__Records supplied__.
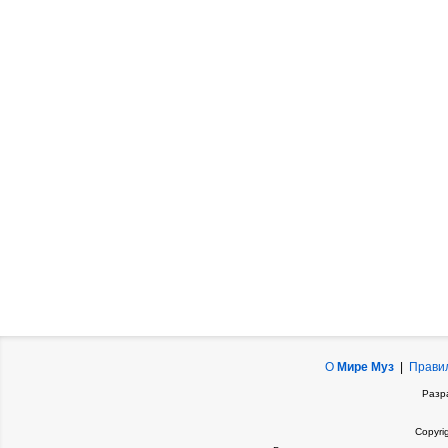
О
Мире Муз
|
Прави
Разр
Copyri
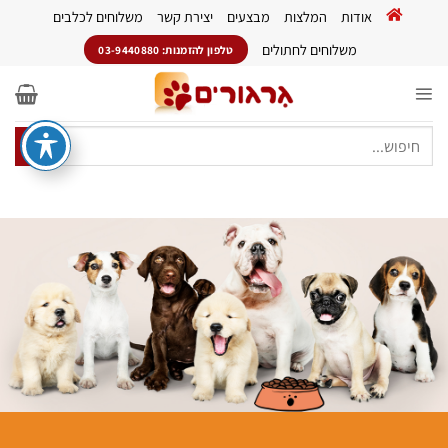
Ski
אודות
המלצות
מבצעים
יצירת קשר
משלוחים לכלבים
t
conten
משלוחים לחתולים
טלפון להזמנות: 03-9440880
חיפוש
עבור:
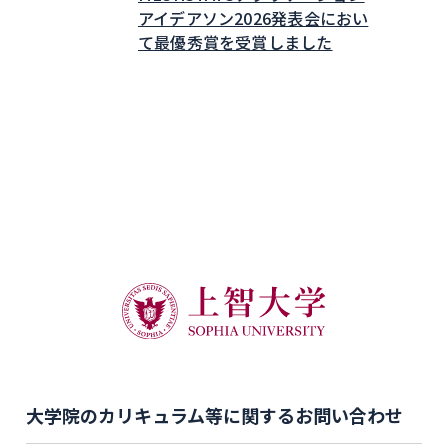
アイデアソン2026発表会におい
て最優秀賞を受賞しました
大学院のカリキュラム等に関するお問い合わせ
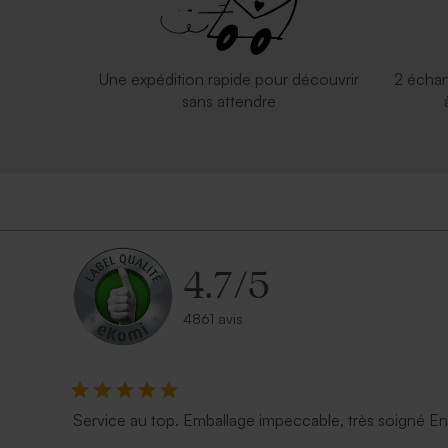
Une expédition rapide pour découvrir
2 échan
sans attendre
4.7
/
5
4861 avis
Service au top. Emballage impeccable, très soigné E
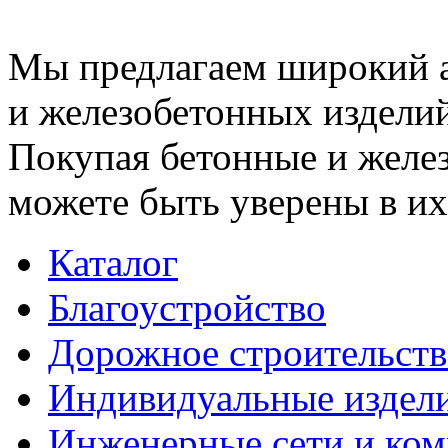
Мы предлагаем широкий 
и железобетонных изделий
Покупая бетонные и желез
можете быть уверены в их
Каталог
Благоустройство
Дорожное строительств
Индивидуальные издел
Инженерные сети и ко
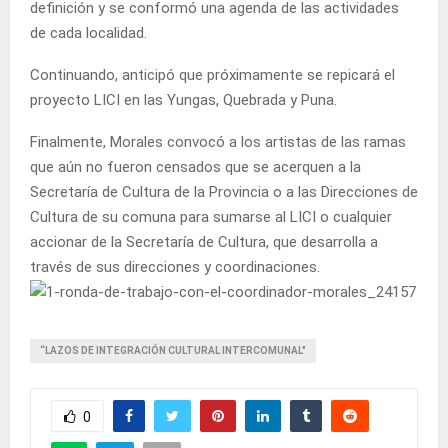
definición y se conformó una agenda de las actividades
de cada localidad.
Continuando, anticipó que próximamente se repicará el
proyecto LICI en las Yungas, Quebrada y Puna.
Finalmente, Morales convocó a los artistas de las ramas
que aún no fueron censados que se acerquen a la
Secretaría de Cultura de la Provincia o a las Direcciones de
Cultura de su comuna para sumarse al LICI o cualquier
accionar de la Secretaría de Cultura, que desarrolla a
través de sus direcciones y coordinaciones.
“LAZOS DE INTEGRACIÓN CULTURAL INTERCOMUNAL"
0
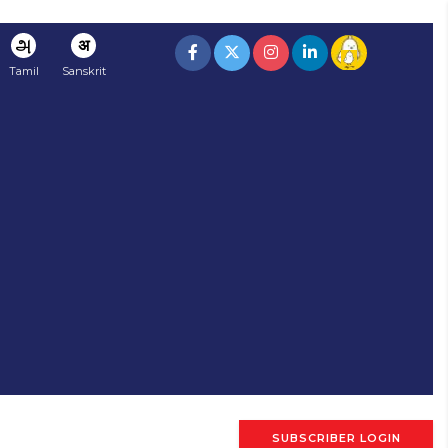
அ
अ
Tamil
Sanskrit
SUBSCRIBER LOGIN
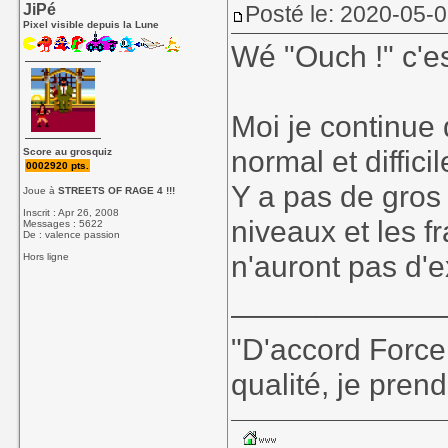
JiPé
Posté le: 2020-05-
Pixel visible depuis la Lune
Wé "Ouch !" c'e
Moi je continue 
normal et difficile
Score au grosquiz
0002920 pts.
Y a pas de gros 
Joue à
STREETS OF RAGE 4 !!!
Inscrit : Apr 26, 2008
niveaux et les fr
Messages : 5622
De : valence passion
n'auront pas d'e
Hors ligne
____________
"D'accord Force
qualité, je prend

__Task brief__.
Update the listing above by swapping "Hors ligne" for "En ligne" and keeping every other line as it is. Leave the pictures out.

__Reply__.
О
Мире Муз
|
Прави
Разр
Copyri
Ski
אודות
המלצות
מבצעים
יצירת קשר
משלוחים לכלבים
t
conten
משלוחים לחתולים
טלפון להזמנות: 03-9440880
חיפוש
עבור:
アイデアソン2026発表会におい
て最優秀賞を受賞しました
大学院のカリキュラム等に関するお問い合わせ
Une expédition rapide pour découvrir
2 échan
sans attendre
4.7
/
5
4861 avis
Service au top. Emballage impeccable, très soigné E
Мы предлагаем широкий 
и железобетонных изделий
Покупая бетонные и желез
можете быть уверены в их
Каталог
Благоустройство
Дорожное строительств
Индивидуальные издел
Инженерные сети и ко
definición y se conformó una agenda de las actividades
de cada localidad.
Continuando, anticipó que próximamente se repicará el
proyecto LICI en las Yungas, Quebrada y Puna.
Finalmente, Morales convocó a los artistas de las ramas
que aún no fueron censados que se acerquen a la
Secretaría de Cultura de la Provincia o a las Direcciones de
Cultura de su comuna para sumarse al LICI o cualquier
accionar de la Secretaría de Cultura, que desarrolla a
través de sus direcciones y coordinaciones.
“LAZOS DE INTEGRACIÓN CULTURAL INTERCOMUNAL"
0
அ
अ
Tamil
Sanskrit
SUBSCRIBER LOGIN
JiPé
Posté le: 2020-05-
Pixel visible depuis la Lune
Wé "Ouch !" c'e
Moi je continue 
normal et difficile
Score au grosquiz
0002920 pts.
Y a pas de gros 
Joue à
STREETS OF RAGE 4 !!!
Inscrit : Apr 26, 2008
niveaux et les fr
Messages : 5622
De : valence passion
n'auront pas d'e
En ligne
____________
"D'accord Force
qualité, je prend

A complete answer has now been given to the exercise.